Task to carry out:
Only the lines below from the one containing "X105000Y274500D03*" to the one containing "X158760Y286818D03*" should be repeated, both included and unchanged.

Text-based hardware design files:
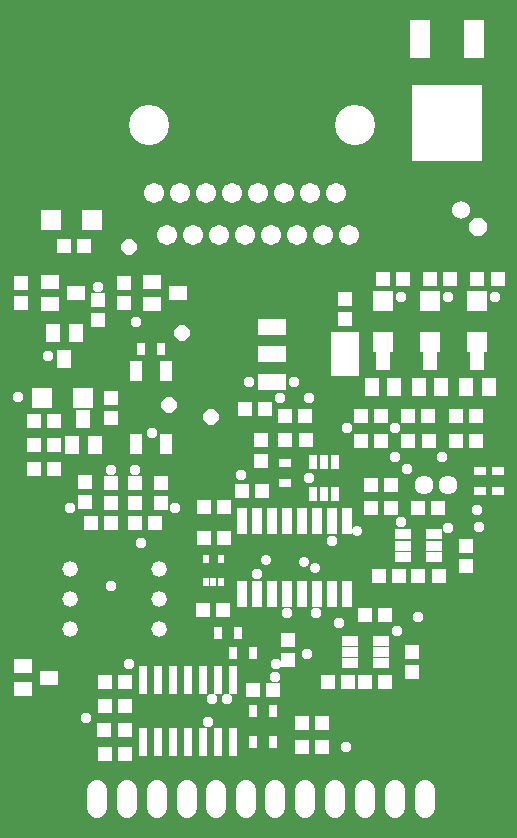
<source format=gts>
G04 EAGLE Gerber RS-274X export*
G75*
%MOMM*%
%FSLAX34Y34*%
%LPD*%
%INSoldermask Top*%
%IPNEG*%
%AMOC8*
5,1,8,0,0,1.08239X$1,22.5*%
G01*
%ADD10R,1.703200X1.703200*%
%ADD11C,1.320800*%
%ADD12R,1.303200X1.203200*%
%ADD13R,1.203200X1.303200*%
%ADD14R,0.803200X1.003200*%
%ADD15R,1.003200X0.803200*%
%ADD16R,0.803200X2.403200*%
%ADD17R,0.863600X2.235200*%
%ADD18R,1.423200X0.823200*%
%ADD19R,1.203200X1.603200*%
%ADD20R,1.603200X1.203200*%
%ADD21R,2.438400X1.422400*%
%ADD22R,2.403200X3.803200*%
%ADD23C,1.611200*%
%ADD24C,1.711200*%
%ADD25R,0.753200X1.203200*%
%ADD26R,1.803200X3.203200*%
%ADD27R,6.003200X6.403200*%
%ADD28P,1.649562X8X337.500000*%
%ADD29C,1.524000*%
%ADD30R,0.623200X0.803200*%
%ADD31R,1.003200X1.703200*%
%ADD32C,1.711200*%
%ADD33C,3.403200*%
%ADD34P,1.417498X8X22.500000*%
%ADD35C,0.959600*%
%ADD36C,0.909600*%


D10*
X375065Y427500D03*
X375065Y462500D03*
D11*
X145000Y184600D03*
X145000Y210000D03*
X145000Y235400D03*
D12*
X182700Y200800D03*
X199700Y200800D03*
X215600Y301300D03*
X232600Y301300D03*
X320000Y196100D03*
X337000Y196100D03*
X364900Y286600D03*
X381900Y286600D03*
D13*
X232000Y327100D03*
X232000Y344100D03*
D12*
X142300Y274600D03*
X125300Y274600D03*
D13*
X302719Y463670D03*
X302719Y446670D03*
D12*
X235552Y370493D03*
X218552Y370493D03*
D14*
X195500Y181100D03*
X212500Y181100D03*
X208100Y164200D03*
X225100Y164200D03*
X241900Y89000D03*
X224900Y89000D03*
X241800Y115000D03*
X224800Y115000D03*
D15*
X252398Y307731D03*
X252398Y324731D03*
D16*
X195400Y141000D03*
X195400Y89000D03*
X208100Y141000D03*
X182700Y141000D03*
X170000Y141000D03*
X208100Y89000D03*
X182700Y89000D03*
X170000Y89000D03*
X144600Y141000D03*
X144600Y89000D03*
X157300Y141000D03*
X131900Y141000D03*
X157300Y89000D03*
X131900Y89000D03*
D17*
X215550Y214266D03*
X215550Y275734D03*
X228250Y214266D03*
X240950Y214266D03*
X228250Y275734D03*
X240950Y275734D03*
X253650Y214266D03*
X253650Y275734D03*
X266350Y214266D03*
X266350Y275734D03*
X279050Y214266D03*
X291750Y214266D03*
X279050Y275734D03*
X291750Y275734D03*
X304450Y214266D03*
X304450Y275734D03*
D18*
X307000Y174500D03*
X307000Y165000D03*
X307000Y155500D03*
X333000Y155500D03*
X333000Y165000D03*
X333000Y174500D03*
X352000Y264500D03*
X352000Y255000D03*
X352000Y245500D03*
X378000Y245500D03*
X378000Y255000D03*
X378000Y264500D03*
D10*
X53769Y530993D03*
X88769Y530993D03*
D19*
X65347Y413286D03*
X55847Y435286D03*
X74847Y435286D03*
D20*
X161647Y469186D03*
X139647Y459686D03*
X139647Y478686D03*
X74847Y469186D03*
X52847Y459686D03*
X52847Y478686D03*
D19*
X415065Y411000D03*
X424565Y389000D03*
X405565Y389000D03*
X375065Y411000D03*
X384565Y389000D03*
X365565Y389000D03*
X335065Y411000D03*
X344565Y389000D03*
X325565Y389000D03*
X81387Y362620D03*
X90887Y340620D03*
X71887Y340620D03*
D20*
X52550Y143300D03*
X30550Y133800D03*
X30550Y152800D03*
D13*
X116268Y119278D03*
X99268Y119278D03*
D12*
X28847Y460686D03*
X28847Y477686D03*
X93847Y445686D03*
X93847Y462686D03*
X115647Y477686D03*
X115647Y460686D03*
D13*
X252400Y364700D03*
X269400Y364700D03*
X269500Y344100D03*
X252500Y344100D03*
X325200Y286500D03*
X342200Y286500D03*
X342200Y306800D03*
X325200Y306800D03*
D12*
X405000Y237900D03*
X405000Y254900D03*
D13*
X365100Y229300D03*
X382100Y229300D03*
X99268Y139778D03*
X116268Y139778D03*
X348500Y229300D03*
X331500Y229300D03*
X356500Y365000D03*
X373500Y365000D03*
X316500Y365000D03*
X333500Y365000D03*
X396500Y365000D03*
X413500Y365000D03*
X396500Y344000D03*
X413500Y344000D03*
X316500Y344000D03*
X333500Y344000D03*
X356600Y344000D03*
X373600Y344000D03*
X335165Y480600D03*
X352165Y480600D03*
X375065Y480600D03*
X392065Y480600D03*
X415065Y480600D03*
X432065Y480600D03*
D12*
X146856Y291452D03*
X146856Y308452D03*
D13*
X56687Y320070D03*
X39687Y320070D03*
X56687Y340570D03*
X39687Y340570D03*
X39687Y360970D03*
X56687Y360970D03*
D12*
X125300Y291500D03*
X125300Y308500D03*
D13*
X82174Y508990D03*
X65174Y508990D03*
D12*
X82796Y291703D03*
X82796Y308703D03*
X255000Y175000D03*
X255000Y158000D03*
D13*
X266500Y105000D03*
X283500Y105000D03*
D12*
X359900Y148100D03*
X359900Y165100D03*
D13*
X320000Y140000D03*
X337000Y140000D03*
X305300Y140000D03*
X288300Y140000D03*
D10*
X81487Y380170D03*
X46487Y380170D03*
X335065Y427500D03*
X335065Y462500D03*
D11*
X70000Y184600D03*
X70000Y210000D03*
X70000Y235400D03*
D10*
X415065Y427500D03*
X415065Y462500D03*
D21*
X240909Y440176D03*
X240909Y417062D03*
X240909Y393948D03*
D22*
X302887Y417062D03*
D23*
X370000Y306800D03*
X390000Y306800D03*
D24*
X143948Y48062D02*
X143948Y32982D01*
X169348Y32982D02*
X169348Y48062D01*
X193948Y48062D02*
X193948Y32982D01*
X219348Y32982D02*
X219348Y48062D01*
X243948Y48062D02*
X243948Y32982D01*
X269348Y32982D02*
X269348Y48062D01*
D12*
X88000Y274500D03*
X105000Y274500D03*
X105000Y291500D03*
X105000Y308500D03*
D15*
X417500Y318500D03*
X417500Y301500D03*
X432500Y318500D03*
X432500Y301500D03*
D24*
X92843Y48062D02*
X92843Y32982D01*
X118243Y32982D02*
X118243Y48062D01*
D25*
X285000Y326000D03*
X294500Y326000D03*
X275500Y326000D03*
X275500Y299000D03*
X294500Y299000D03*
X285000Y299000D03*
D13*
X283561Y84667D03*
X266561Y84667D03*
X242031Y132625D03*
X225031Y132625D03*
D26*
X412253Y684353D03*
X366553Y684353D03*
D27*
X389403Y612553D03*
D28*
X415884Y524498D03*
D29*
X401516Y538867D03*
D24*
X294748Y48062D02*
X294748Y32982D01*
X320148Y32982D02*
X320148Y48062D01*
D30*
X184965Y224335D03*
X191465Y224335D03*
X197965Y224335D03*
X184965Y243335D03*
X197965Y243335D03*
D31*
X125943Y340696D03*
X151343Y340696D03*
X151343Y402496D03*
X125943Y402496D03*
D12*
X104797Y363238D03*
X104797Y380238D03*
D14*
X130384Y421726D03*
X147384Y421726D03*
D32*
X152586Y518403D03*
X174586Y518403D03*
X196586Y518403D03*
X218586Y518403D03*
X240586Y518403D03*
X262586Y518403D03*
X284586Y518403D03*
X306586Y518403D03*
X141586Y553403D03*
X163586Y553403D03*
X185586Y553403D03*
X207586Y553403D03*
X229586Y553403D03*
X251586Y553403D03*
X273586Y553403D03*
X295586Y553403D03*
D33*
X311586Y611403D03*
X136586Y611403D03*
D24*
X345420Y48062D02*
X345420Y32982D01*
X370820Y32982D02*
X370820Y48062D01*
D13*
X116257Y98961D03*
X99257Y98961D03*
X99342Y78746D03*
X116342Y78746D03*
D12*
X200392Y261876D03*
X183392Y261876D03*
D13*
X200110Y287838D03*
X183110Y287838D03*
D34*
X153939Y374191D03*
X164766Y434667D03*
X189464Y364210D03*
X119599Y508000D03*
D35*
X104766Y221080D03*
X125266Y319043D03*
X104966Y319043D03*
X385000Y330000D03*
X190000Y125000D03*
X51112Y415343D03*
X228299Y230969D03*
X355000Y320000D03*
X350000Y275000D03*
X365000Y195000D03*
X244145Y154812D03*
X69816Y287337D03*
X83929Y108944D03*
X415000Y285000D03*
X214633Y314623D03*
X93847Y474186D03*
X350065Y465600D03*
X390065Y465600D03*
X430065Y465600D03*
X26017Y381266D03*
X305000Y355000D03*
X345000Y355000D03*
X272500Y312500D03*
X304072Y84413D03*
X158760Y286818D03*
X297900Y189800D03*
X139391Y350508D03*
X221500Y394000D03*
X260000Y394000D03*
X272000Y380000D03*
X248000Y380000D03*
X390000Y270000D03*
X345000Y330000D03*
X202900Y124900D03*
D36*
X313055Y267632D03*
X277699Y235998D03*
D35*
X278100Y198400D03*
X270897Y162999D03*
X346600Y183000D03*
X253900Y198400D03*
X129900Y257700D03*
X120000Y155000D03*
X243378Y144024D03*
X291660Y259299D03*
X125647Y444186D03*
X416007Y271129D03*
X186500Y105700D03*
D36*
X236322Y242581D03*
X268125Y240805D03*
M02*

</source>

Answer for this exercise:
X105000Y274500D03*
X105000Y291500D03*
X105000Y308500D03*
D15*
X417500Y318500D03*
X417500Y301500D03*
X432500Y318500D03*
X432500Y301500D03*
D24*
X92843Y48062D02*
X92843Y32982D01*
X118243Y32982D02*
X118243Y48062D01*
D25*
X285000Y326000D03*
X294500Y326000D03*
X275500Y326000D03*
X275500Y299000D03*
X294500Y299000D03*
X285000Y299000D03*
D13*
X283561Y84667D03*
X266561Y84667D03*
X242031Y132625D03*
X225031Y132625D03*
D26*
X412253Y684353D03*
X366553Y684353D03*
D27*
X389403Y612553D03*
D28*
X415884Y524498D03*
D29*
X401516Y538867D03*
D24*
X294748Y48062D02*
X294748Y32982D01*
X320148Y32982D02*
X320148Y48062D01*
D30*
X184965Y224335D03*
X191465Y224335D03*
X197965Y224335D03*
X184965Y243335D03*
X197965Y243335D03*
D31*
X125943Y340696D03*
X151343Y340696D03*
X151343Y402496D03*
X125943Y402496D03*
D12*
X104797Y363238D03*
X104797Y380238D03*
D14*
X130384Y421726D03*
X147384Y421726D03*
D32*
X152586Y518403D03*
X174586Y518403D03*
X196586Y518403D03*
X218586Y518403D03*
X240586Y518403D03*
X262586Y518403D03*
X284586Y518403D03*
X306586Y518403D03*
X141586Y553403D03*
X163586Y553403D03*
X185586Y553403D03*
X207586Y553403D03*
X229586Y553403D03*
X251586Y553403D03*
X273586Y553403D03*
X295586Y553403D03*
D33*
X311586Y611403D03*
X136586Y611403D03*
D24*
X345420Y48062D02*
X345420Y32982D01*
X370820Y32982D02*
X370820Y48062D01*
D13*
X116257Y98961D03*
X99257Y98961D03*
X99342Y78746D03*
X116342Y78746D03*
D12*
X200392Y261876D03*
X183392Y261876D03*
D13*
X200110Y287838D03*
X183110Y287838D03*
D34*
X153939Y374191D03*
X164766Y434667D03*
X189464Y364210D03*
X119599Y508000D03*
D35*
X104766Y221080D03*
X125266Y319043D03*
X104966Y319043D03*
X385000Y330000D03*
X190000Y125000D03*
X51112Y415343D03*
X228299Y230969D03*
X355000Y320000D03*
X350000Y275000D03*
X365000Y195000D03*
X244145Y154812D03*
X69816Y287337D03*
X83929Y108944D03*
X415000Y285000D03*
X214633Y314623D03*
X93847Y474186D03*
X350065Y465600D03*
X390065Y465600D03*
X430065Y465600D03*
X26017Y381266D03*
X305000Y355000D03*
X345000Y355000D03*
X272500Y312500D03*
X304072Y84413D03*
X158760Y286818D03*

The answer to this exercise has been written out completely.